Assignment: In the records below, find the line with "remote control: none [371,551,418,599]" and the line with "banana: present [167,185,208,247]"; return exactly those lines and every line between them.

[Opening Data section]

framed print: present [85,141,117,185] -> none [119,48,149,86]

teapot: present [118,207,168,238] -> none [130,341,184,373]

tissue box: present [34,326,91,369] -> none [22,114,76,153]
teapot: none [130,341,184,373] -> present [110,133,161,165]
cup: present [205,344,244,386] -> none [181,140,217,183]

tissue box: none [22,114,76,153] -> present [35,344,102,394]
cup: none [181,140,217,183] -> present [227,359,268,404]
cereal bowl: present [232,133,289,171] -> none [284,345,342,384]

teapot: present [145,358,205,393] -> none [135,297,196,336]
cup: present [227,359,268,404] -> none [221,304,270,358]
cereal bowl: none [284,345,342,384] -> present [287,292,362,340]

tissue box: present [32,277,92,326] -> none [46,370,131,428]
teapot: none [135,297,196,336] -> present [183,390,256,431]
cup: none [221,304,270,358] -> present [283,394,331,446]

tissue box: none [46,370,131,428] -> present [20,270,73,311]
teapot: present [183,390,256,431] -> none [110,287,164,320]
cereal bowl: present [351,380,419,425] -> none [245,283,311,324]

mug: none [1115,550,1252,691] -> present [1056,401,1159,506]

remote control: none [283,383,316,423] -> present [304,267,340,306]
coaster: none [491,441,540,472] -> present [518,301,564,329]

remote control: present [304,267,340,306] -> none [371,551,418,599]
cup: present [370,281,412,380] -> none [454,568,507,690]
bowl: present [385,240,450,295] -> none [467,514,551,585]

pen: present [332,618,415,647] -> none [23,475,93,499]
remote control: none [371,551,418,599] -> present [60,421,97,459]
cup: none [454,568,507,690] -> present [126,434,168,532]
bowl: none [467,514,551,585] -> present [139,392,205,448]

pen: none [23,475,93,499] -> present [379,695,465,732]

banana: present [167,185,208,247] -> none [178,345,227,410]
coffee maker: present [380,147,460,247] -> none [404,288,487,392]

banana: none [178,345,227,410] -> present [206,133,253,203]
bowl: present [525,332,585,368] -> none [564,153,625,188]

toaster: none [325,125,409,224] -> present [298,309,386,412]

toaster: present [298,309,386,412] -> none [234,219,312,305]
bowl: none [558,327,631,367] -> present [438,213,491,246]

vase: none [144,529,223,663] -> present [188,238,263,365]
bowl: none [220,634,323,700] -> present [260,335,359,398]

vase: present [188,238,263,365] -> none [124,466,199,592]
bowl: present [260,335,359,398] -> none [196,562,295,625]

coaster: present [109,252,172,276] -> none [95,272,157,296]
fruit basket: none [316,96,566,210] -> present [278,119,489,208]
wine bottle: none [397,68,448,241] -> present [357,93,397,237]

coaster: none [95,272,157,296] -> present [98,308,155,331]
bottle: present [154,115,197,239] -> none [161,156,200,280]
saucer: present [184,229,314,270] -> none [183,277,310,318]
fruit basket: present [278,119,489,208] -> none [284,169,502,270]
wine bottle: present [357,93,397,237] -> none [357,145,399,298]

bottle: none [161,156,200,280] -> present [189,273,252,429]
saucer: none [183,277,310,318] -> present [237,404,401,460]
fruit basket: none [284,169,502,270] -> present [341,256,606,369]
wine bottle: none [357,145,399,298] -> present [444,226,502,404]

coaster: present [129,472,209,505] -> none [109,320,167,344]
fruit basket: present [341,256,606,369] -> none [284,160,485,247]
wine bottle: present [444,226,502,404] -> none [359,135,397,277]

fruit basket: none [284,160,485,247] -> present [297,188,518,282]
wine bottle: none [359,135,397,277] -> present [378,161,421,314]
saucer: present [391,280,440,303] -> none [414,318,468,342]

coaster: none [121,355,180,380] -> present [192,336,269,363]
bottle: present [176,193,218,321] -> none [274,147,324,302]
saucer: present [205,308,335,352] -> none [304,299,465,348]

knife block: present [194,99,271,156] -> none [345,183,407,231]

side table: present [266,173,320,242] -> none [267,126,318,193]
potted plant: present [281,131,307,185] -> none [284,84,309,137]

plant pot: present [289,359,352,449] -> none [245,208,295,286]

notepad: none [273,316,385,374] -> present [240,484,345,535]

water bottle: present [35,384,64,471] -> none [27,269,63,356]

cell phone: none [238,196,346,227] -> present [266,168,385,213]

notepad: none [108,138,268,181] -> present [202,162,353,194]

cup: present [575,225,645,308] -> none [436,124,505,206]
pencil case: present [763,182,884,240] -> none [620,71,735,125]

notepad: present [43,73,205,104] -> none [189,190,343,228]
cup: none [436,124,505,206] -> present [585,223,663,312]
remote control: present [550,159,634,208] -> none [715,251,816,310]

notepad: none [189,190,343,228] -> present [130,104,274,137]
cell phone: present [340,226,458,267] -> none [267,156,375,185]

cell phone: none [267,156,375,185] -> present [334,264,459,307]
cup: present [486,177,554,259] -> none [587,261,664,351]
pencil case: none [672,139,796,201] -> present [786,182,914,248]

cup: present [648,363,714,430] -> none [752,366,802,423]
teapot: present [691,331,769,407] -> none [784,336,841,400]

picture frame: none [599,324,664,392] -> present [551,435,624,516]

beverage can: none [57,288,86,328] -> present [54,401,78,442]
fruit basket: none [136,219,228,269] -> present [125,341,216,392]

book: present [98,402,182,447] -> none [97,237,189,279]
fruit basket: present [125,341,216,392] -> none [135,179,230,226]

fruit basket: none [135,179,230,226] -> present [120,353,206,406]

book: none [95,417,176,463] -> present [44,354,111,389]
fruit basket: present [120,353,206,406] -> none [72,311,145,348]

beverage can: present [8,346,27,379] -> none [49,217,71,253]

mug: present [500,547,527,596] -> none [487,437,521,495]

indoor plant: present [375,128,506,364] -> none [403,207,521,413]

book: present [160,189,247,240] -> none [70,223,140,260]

[Closing Data section]

Response to the exercise:
remote control: none [371,551,418,599] -> present [60,421,97,459]
cup: none [454,568,507,690] -> present [126,434,168,532]
bowl: none [467,514,551,585] -> present [139,392,205,448]

pen: none [23,475,93,499] -> present [379,695,465,732]

banana: present [167,185,208,247] -> none [178,345,227,410]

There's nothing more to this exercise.